# Problem statement
From the data below, copy each line that includes the word "descaling".

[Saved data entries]
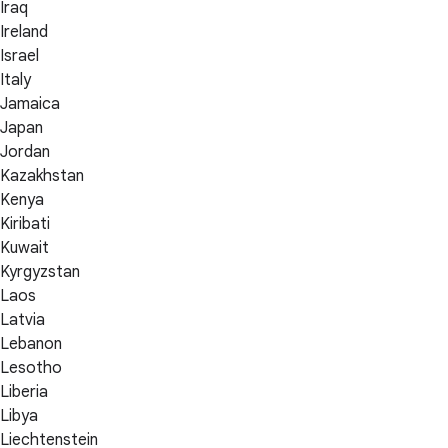
Iraq
Ireland
Israel
Italy
Jamaica
Japan
Jordan
Kazakhstan
Kenya
Kiribati
Kuwait
Kyrgyzstan
Laos
Latvia
Lebanon
Lesotho
Liberia
Libya
Liechtenstein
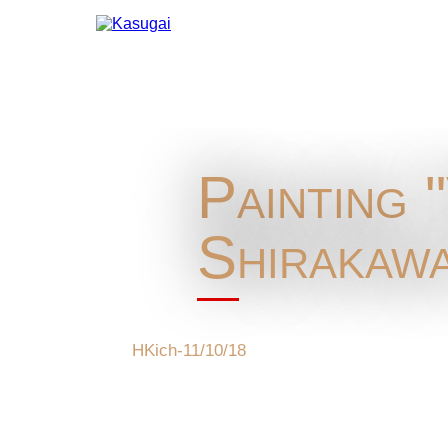
Painting 
Shirakawa
HKich-11/10/18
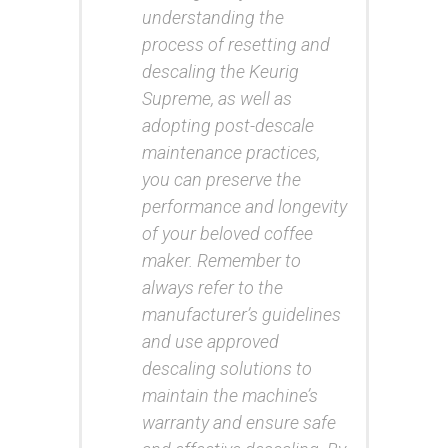
understanding the
process of resetting and
descaling the Keurig
Supreme, as well as
adopting post-descale
maintenance practices,
you can preserve the
performance and longevity
of your beloved coffee
maker. Remember to
always refer to the
manufacturer’s guidelines
and use approved
descaling solutions to
maintain the machine’s
warranty and ensure safe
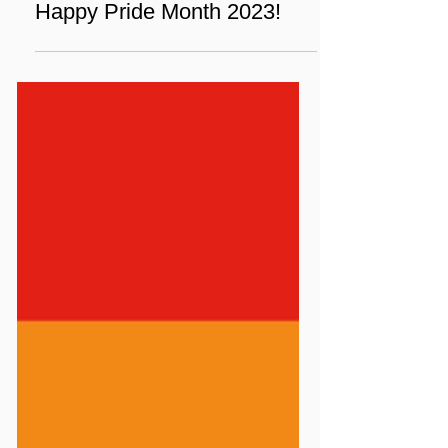
Jun 1, 2023
1 min read
News
Happy Pride Month 2023!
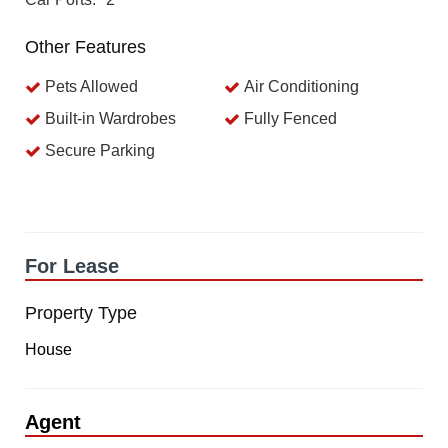
Other Features
Pets Allowed
Air Conditioning
Built-in Wardrobes
Fully Fenced
Secure Parking
For Lease
Property Type
House
Agent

# Problem solution
descaling the Keurig
descaling solutions to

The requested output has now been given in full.